The Chinese Deathscape: Grave Reform in Modern China is a digital humanities project that examines large scale grave relocation and burial reform in China from the late imperial period to the present, with particular emphasis on the past two decades (2000-2015). By integrating narrative interpretation with spatial visualization, the project introduces readers to how burial reform intersects with land policy, urban expansion, cultural practice, and state authority in modern China.
The core goal of the project is to document and interpret the historical transformation of China’s funerary landscape and to show that grave relocation is not an isolated or purely technical administrative act, but a process that reshapes social memory, rural and urban space, and relationships between citizens and the state during the economic development period.
Beyond this goal, the site also makes a clear argument. The project (Fig 1.) shows that grave relocation has occurred disproportionately in rural areas, which may suggest that burial reform has functioned as a process shaped by unequal power relations between the state and different communities instead of the neutral political intention. Through this pattern, the project argues implicitly that burial reform has been implemented most aggressively where political and economic resistance is weakest, revealing how spatial governance operates unevenly across China.

Breaking down the project, according to the its data documentation, the core dataset is built from systematically collected reports of grave relocation, primarily drawn from local Chinese newspapers and public notices, supplemented by historical and administrative sources. Each record is standardized into a structured format and geocoded to specific locations, allowing individual relocation events to be aggregated and analyzed spatially and temporally.
The project’s processes focus on converting dispersed textual references into spatial data. Reported relocation events are cleaned, categorized, and linked to geographic coordinates before being integrated into the site’s interactive mapping framework.

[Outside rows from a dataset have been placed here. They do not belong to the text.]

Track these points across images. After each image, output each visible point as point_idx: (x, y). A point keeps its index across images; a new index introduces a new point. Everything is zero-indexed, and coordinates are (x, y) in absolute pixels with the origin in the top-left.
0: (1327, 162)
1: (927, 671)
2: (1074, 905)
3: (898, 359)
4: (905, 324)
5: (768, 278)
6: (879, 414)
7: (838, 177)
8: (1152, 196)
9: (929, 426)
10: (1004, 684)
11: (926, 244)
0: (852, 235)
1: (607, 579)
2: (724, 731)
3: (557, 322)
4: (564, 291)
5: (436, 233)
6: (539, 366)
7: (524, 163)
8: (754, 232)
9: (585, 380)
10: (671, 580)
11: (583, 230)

In terms of presentation, the author chose an interactive map with time stamps and overlay components to display the information. This infrastructure allows narrative essays to call specific subsets of the data and display them interactively as readers move through the text. The dataset is made available through a dedicated data page where users can download the underlying files and review documentation describing their composition and limitations.
One new question that arises from this breakdown concerns interpretation rather than content: to what extent does spatial visualization guide readers toward certain interpretations of causality and significance within the historical record.
What a great project. I especially like how it combines narrative history with spatial visualization. I also like the way you connected burial reform to land policy, urban expansion, and state authority. I think this makes the argument feel visually engaging. It shows you aren’t just presenting data but also reflecting on how digital tools shape historical storytelling. I now think about space, memory, and state power interactions differently.